Bangkok is this year’s number one city for travel, according to the third annual MasterCard Global Destination Cities Index.
While London reached the top spot in 2012, it was edged by the slimmest of margins with only about 25,000 visitors separating the two – a difference of about 1%.
The study looked at the highest international visitor numbers in 2013, with London, Paris, Singapore, and New York rounding out the top five.
A noticeable trend in this year’s report was the dominance of the Asia/Pacific region. Of the 132 cities ranked, 42 are Asian countries. Bangkok is followed by Singapore, Kuala Lumpur, Hong Kong, Seoul, Shanghai, Tokyo, and five of the top 10 in 2013 are in the Greater China region.
Locally, this year Melbourne for the first time joins Sydney among the top ten destinations in the Asia/Pacific region for overnight spending by international visitors, with predictions that up to $5.9 billion will be spent in the Victorian capital by tourists in 2013.

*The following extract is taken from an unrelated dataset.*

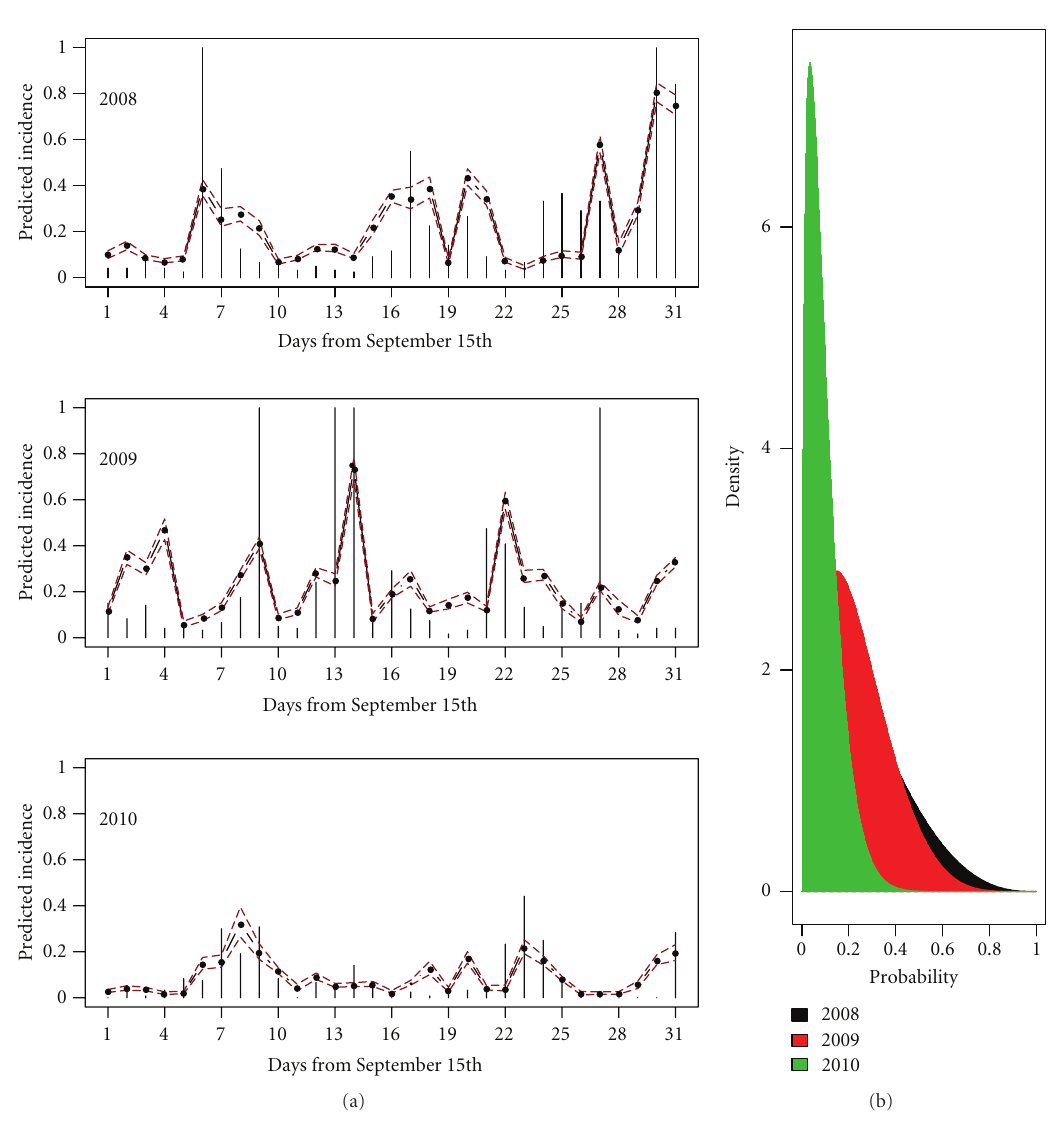
Figure 3: Predicted incidence of spores in a given day by year represented by the continuous line and simulated interval (5, 95 percents) dashed line. The vertical lines represent observed values (a). Estimated density for the beta probability distribution function in the di ff erent years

Meanwhile, Sydney’s predicted spend is nearly double that of Melbourne with USD$10.4 billion to be injected into the economy this year, ranking fifth in the Asia/Pacific region and ninth globally.
“The inclusion of both Sydney and Melbourne in the Index shows that Australia holds a strong appeal for international visitors, which is great for our economy and tourism more broadly,” said Andrew Cartwright, MasterCard Australia’s Country Manager.
“We know from recent Tourism Australia data that inbound travel is on the rise, with 6.2 million visitors arriving from key markets for year ending March 2013, an increase of 4.9% relative to the previous year.”
In recent years Melbourne has shown strong growth potential, having ranked eighth in the world in expected growth rates of visitor expenditure in MasterCard Worldwide’s 2011 Index of Global Destination Cities.
“This year’s index reflects the growth that is occurring within the Asia/Pacific region. This increase is further enhanced by the rise and acceptance of electronic payments in Asia, which is enabling more people to participate in the global economy than ever before,” said Cartwright.